The yield on the 10-year U.S. Treasury bond, which closed on Tuesday at 2.33 percent, rose to 2.53 percent at the close on Friday, a rise of 8.6 percent. Of course, as the yield on these securities rise, the prices of the securities fall.
Commodities prices fell during the same time period. The Dow Jones/UBS index fell 3.6 percent during this period and the S&P GSCI index fell 4.1 percent at the same time. Furthermore, there has been a sell-off of stocks in emerging markets. And there are other examples. Have all these markets been subject to credit bubbles as the Federal Reserve has pumped billions and billions of dollars into the economy in order to spur on economic growth?
The speed of the decline in asset prices in these areas at the mere hint of a possible slowdown of purchases of Treasury securities and mortgage-backed securities on the part of the Federal Reserve sure gives some indication that there was a lot of hot air inflating the levels the markets had reached. A way to look at one of these bubbles is to look at the measure of stock market performance created by the economist Robert Shiller, the cyclically adjusted price earnings ratio or CAPE.

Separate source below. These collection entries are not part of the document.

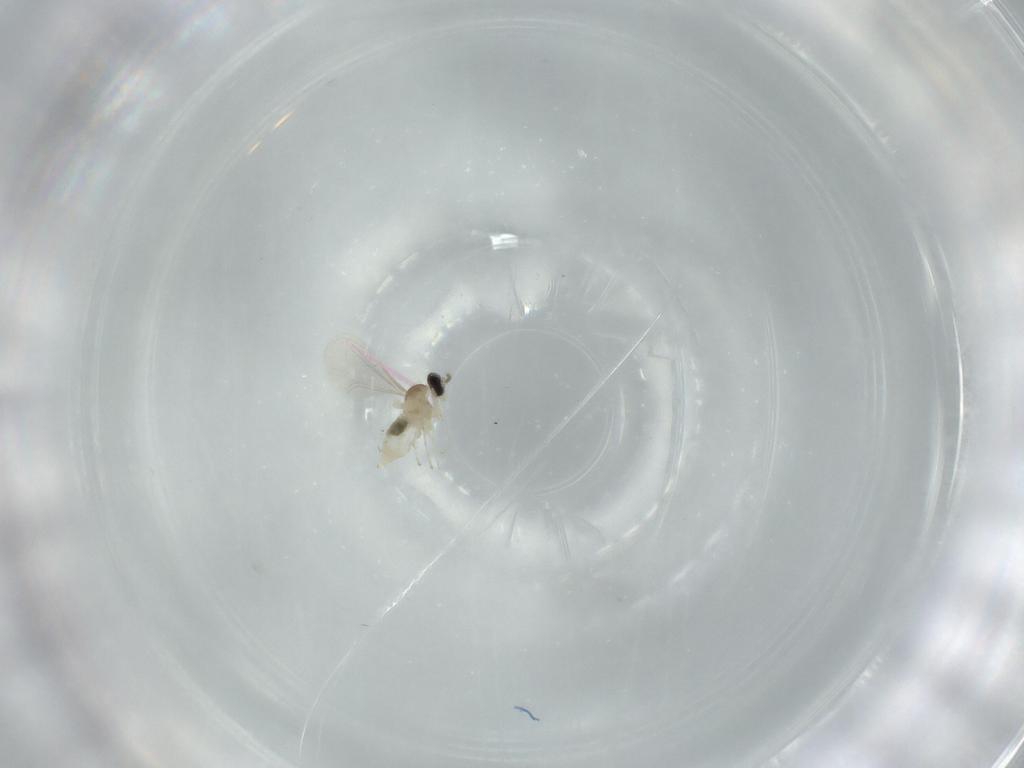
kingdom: Animalia
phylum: Arthropoda
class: Insecta
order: Diptera
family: Cecidomyiidae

For May 2013, Shiller is estimating that the CAPE measure is 23.68. (Shiller's reported June figure is only for a June 3 closing value for the stock market.) One has to go back beyond the financial collapse to find this ratio as high as it is.

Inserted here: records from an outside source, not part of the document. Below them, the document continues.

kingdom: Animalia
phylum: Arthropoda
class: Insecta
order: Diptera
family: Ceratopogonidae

This measure is far above the historical average. Shiller argues that CAPE eventually will revert to the historical average of the series, which means that at some time in the future the CAPE measure will fall from its current level to somewhere around 18.
Now, the CAPE value can fall in one of two ways. First, corporate earnings can grow substantially with little or no further change in the S&P 500 index. Situations like this usually happen early in the business cycle as business earnings are expected to pick up as the economy gets stronger. That is, stock prices go up in anticipation of the future rise in profits.

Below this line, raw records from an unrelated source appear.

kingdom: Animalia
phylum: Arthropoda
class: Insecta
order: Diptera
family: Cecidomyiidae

In the second case, stock prices must decline. If the corporate earnings fail to materialize then there must be a re-adjustment in stock prices.
I know that there has been a lot of talk about corporations posting higher profits recently, but these results are just coming from some high profile organizations. According to Shiller's data, corporate earnings have been declining since March 2012 to the latest date available. If one adjusts these figures for price inflation, which Shiller does, the weakness in real corporate earnings is even greater.
According to this analysis, corporate earnings are not rising to support the high levels that stock prices rose to. One could argue that this is evidence that the rise in stock prices was a bubble created by the Federal Reserve and not sustainable by the economic performance of the economy. That is, the mediocre economic growth the United States was experiencing was not sufficient to support the stock prices that had been achieved.
In other words, the stock market prices reached the level they did due to the liquidity being pumped into the economy by the Federal Reserve System. The support to this conclusion is the deflation of stock market prices after Bernanke's announcement relative to the "tapering" of Federal Reserve bond purchases. And this conclusion also applies to the sell-off of assets in other impacted markets.
It seems to me that the inflation of these asset markets with little or no real impacts on the economy represent credit bubbles. I don't know what else you can call them.
It seems to me that even the Chinese understand this. In discussing the latest financial crunch in China, officials cite the fact that problem they faced was not one of an insufficient amount of cash available but that "the money has been put in the wrong place."
It was argued that while some areas of the economy lacked funds, other areas were flush with money and the growth of aggregate money and credit numbers supported this. The problem was that funds were circulating within the "shadow financing " area and not in the primary banking sectors. In other words, the "credit crunch" in the primary banking sectors restricted growth in the real economy, while plenty of money circulated in other markets in the economy.
In recent months, a lot of money in the United States has been circulating around within the financial sectors. This fact has created credit bubbles in certain areas. Money, however, is not circulating around in the real sectors leaving economic growth moderate and employment weak.
What's not to understand about bubbles?